Реквием по братве | страница 106
Было что-то невероятное в том, что рыжая принцесса, чтобы спасти его, явилась именно из гнезда скорпионов.
— Давай условимся, Таина, — сказал он, — я работать на тебя согласен, если желаешь. Но есть просьба: поменьше ври. На меня вранье плохо действует. Любое. Даже женское.
— В чем я соврала?
— У тебя «вальтер» в сумочке, палишь без разбору, на экране кривляешься, а мне лепишь, что вроде ты защитница справедливости. За кого меня принимаешь?
Ошарашенная, она пристально его разглядывала, чернота ее синих очей сравнялась с ночным мраком.
— Володечка, — к ней вернулся дар речи, — а ведь мы с тобой поладим.

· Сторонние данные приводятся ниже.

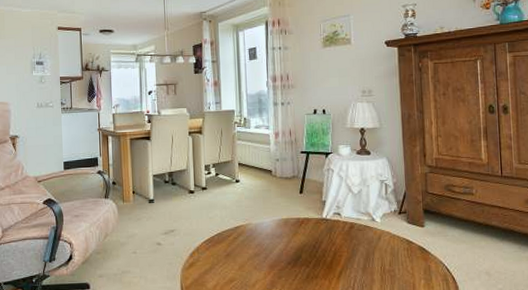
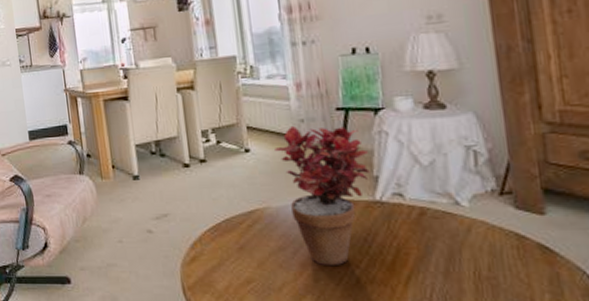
potted plant: none [257,163,320,267] -> present [275,125,370,267]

Через месяц он сидел в офисе охранной фирмы «Кентавр», где был директором и единственным сотрудником, — с правом подбора кадров. К этому времени он уже знал, что очутился в банде, но еще не избавился от недоумения. Сама по себе новая работа — то есть пребывание в банде — его не смущала. Вся жизнь в России стала бандитской, и у нормального мужика выбор остался небольшой: или стриги других, или дай себя стричь. Пока служил, это все его мало касалось, но когда попал на гражданку, воочию убедился, что старое понятие «заработать деньги» надо теперь понимать как отнять деньги у кого-то другого. Или, опять же, отнимут у тебя. Тем или иным способом. Да и все эти слова — банда, группировка, авторитеты — не имели старого значения и легко сочетались с понятиями — брокеры, корпорации, банки, депутатский корпус и прочее, — а все вместе это составляло сложную многоступенчатую конструкцию, которая называлась «российская демократия». В конечном счете адская машинка, заведенная лет десять назад, вероятно, из-за океана, предназначалась для того, чтобы лишить средств к существованию многомиллионную популяцию очумелых так называемых россиян, сжить их со свету и расчистить огромные территории для какой-то новой, неведомой, счастливой (как на Западе!) жизни. Эта великая, пока недосягаемая цель для простоты понимания примитивных аборигенов на первом этапе была обозначена словом «реформа». После контузии в голове у Кныша наступило странное просветление, и он осознал, что все они — участники грандиозного социального эксперимента, может быть, лишь немного уступающего по масштабу большевистскому в семнадцатом году; и теперь все правила бытования людей переиначены так, что невозможно отличить умом добро от зла, разобраться, кто прав, а кто виноват; и уцелеть в шизофренической реальности можно только благодаря инстинкту выживания. У кого он есть, тот спасется, у кого нет — погибнет. Один высокопоставленный политик очень правильно назвал все это «жизнью по понятиям».